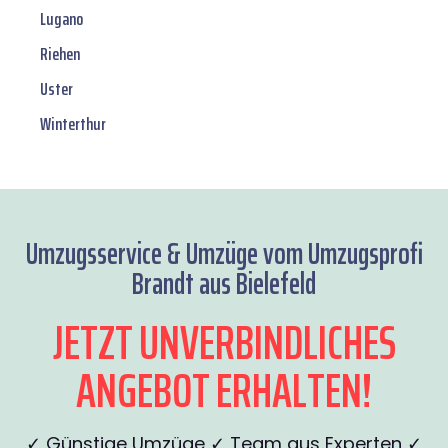
Lugano
Riehen
Uster
Winterthur
Umzugsservice & Umzüge vom Umzugsprofi
Brandt aus Bielefeld
JETZT UNVERBINDLICHES
ANGEBOT ERHALTEN!
✓ Günstige Umzüge ✓ Team aus Experten ✓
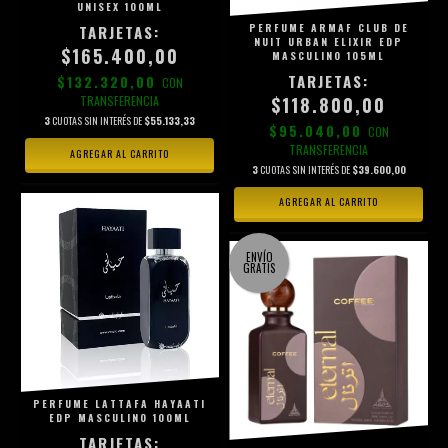
UNISEX 100ML
PERFUME ARMAF CLUB DE
NUIT URBAN ELIXIR EDP
$165.400,00
MASCULINO 105ML
$132.320,00
CON
$118.800,00
TRANSFERENCIA
3
CUOTAS SIN INTERÉS DE
$55.133,33
$95.040,00
CON
TRANSFERENCIA
3
CUOTAS SIN INTERÉS DE
$39.600,00
ENVÍO
GRATIS
PERFUME LATTAFA HAYAATI
EDP MASCULINO 100ML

● ● ●

Try it:
Return, exactly and without additions, the lines that run from the one containing "MASCULINO 105ML" to the end of the material above.

Exercise output:
MASCULINO 105ML
$132.320,00
CON
$118.800,00
TRANSFERENCIA
3
CUOTAS SIN INTERÉS DE
$55.133,33
$95.040,00
CON
TRANSFERENCIA
3
CUOTAS SIN INTERÉS DE
$39.600,00
ENVÍO
GRATIS
PERFUME LATTAFA HAYAATI
EDP MASCULINO 100ML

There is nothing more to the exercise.